|First Line:||Here, O Lord, your servants gather|
|Title:||Here, O Lord, Your Servants Gather|
|Japanese Title:||Sekai no tomo to|
|Translator:||Everett M. Stowe (1958, 1972)|
|Author:||Tokuo Yamaguchi (1958)|
|Copyright:||© 1990 JNCC; Tr. © 1990, Everett M. Stowe|
All st. = John 14:6
st.2 = Rom. 10:12-13
This hymn expresses Christian unity in diversity, especially cultural or ethnic diversity. As servants of the Lord, believers sing of hope amid change and turmoil. They find rest in the Lord's peace and proclaim their purpose by living the way of Christ. Based on Jesus' words in John 14:6 and on Christ-centered teachings such as those in Romans 10:12-13 and Ephesians 1:7-14, "Here, O Lord" states that Jesus, our Savior, is the Way (st. 1); Jesus, our Teacher, is the Truth (st. 2); and Jesus, our Healer, is the Life (st. 3). The song closes with a prayer asking Jesus, our Master, for continued help and guidance (st. 4).
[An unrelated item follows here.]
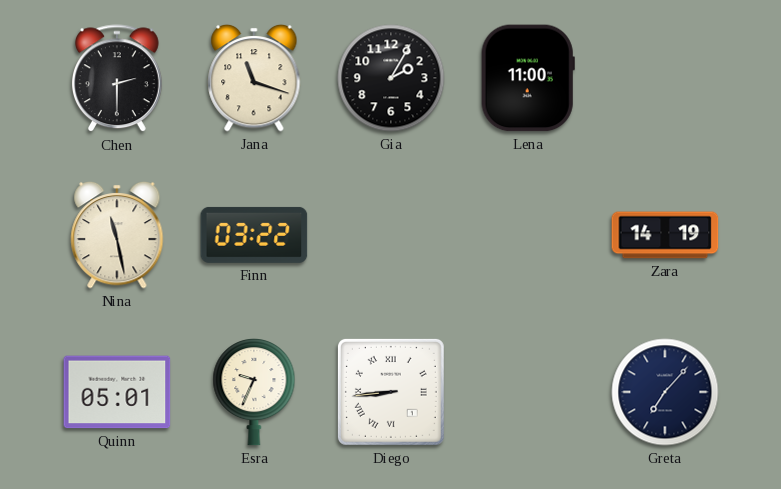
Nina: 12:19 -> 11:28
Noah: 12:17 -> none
While serving as a pastor of the United Church of Christ in Toyohashi, Japan, Tokuo Yamaguchi (b. Tomie-cho, Fukue Island, Nagasaki-Pref., Japan, 1900; d. Aichi-Pref., Japan, 1995) wrote the text for the fourteenth International Christian Education Conference held in Tokyo in 1958, just one year after the launching of Sputnik and the resulting new emphasis on education. The theme of that conference was "Christ, the Way, the Truth, and the Life." Everett M. Stowe (b. 1897) translated the Japanese text into English. The hymn was sung in both Japanese and English at the conference. No other information is available on Stowe.
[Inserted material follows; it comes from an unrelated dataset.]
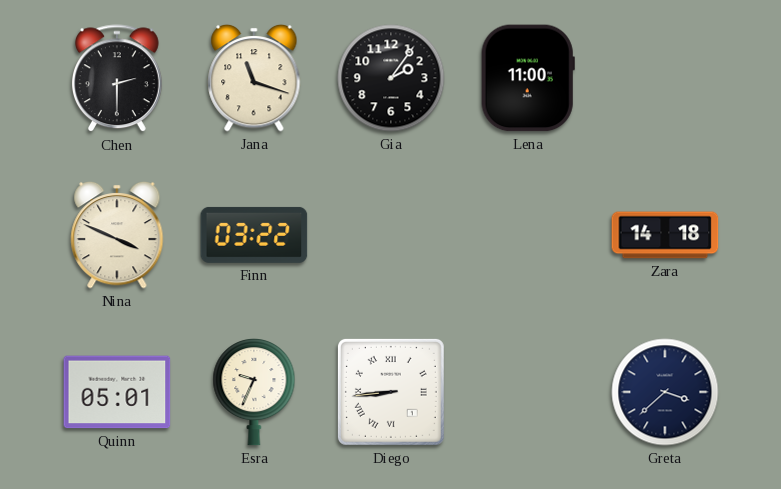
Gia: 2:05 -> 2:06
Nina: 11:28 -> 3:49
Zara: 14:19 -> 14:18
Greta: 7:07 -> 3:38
Yamaguchi was a Methodist pastor in Sawara, Tanimura, Fujieda, and Asahikawa, following his graduation with a theology degree from Aoyama Gakuin University in 1924. His longest term of service was as pastor of the United Church of Christ in Toyohashi in the Aichi Prefecture (1937-1979). He translated The Journal of John Wesley into Japanese in 1961 and was honored by the Christian Literature Society of Japan in 1983 for his translation work.
Beginning of worship; Worldwide Communion Sunday; All Nations Heritage celebrations; mission emphasis; similar worship services that stress the "communion of the saints."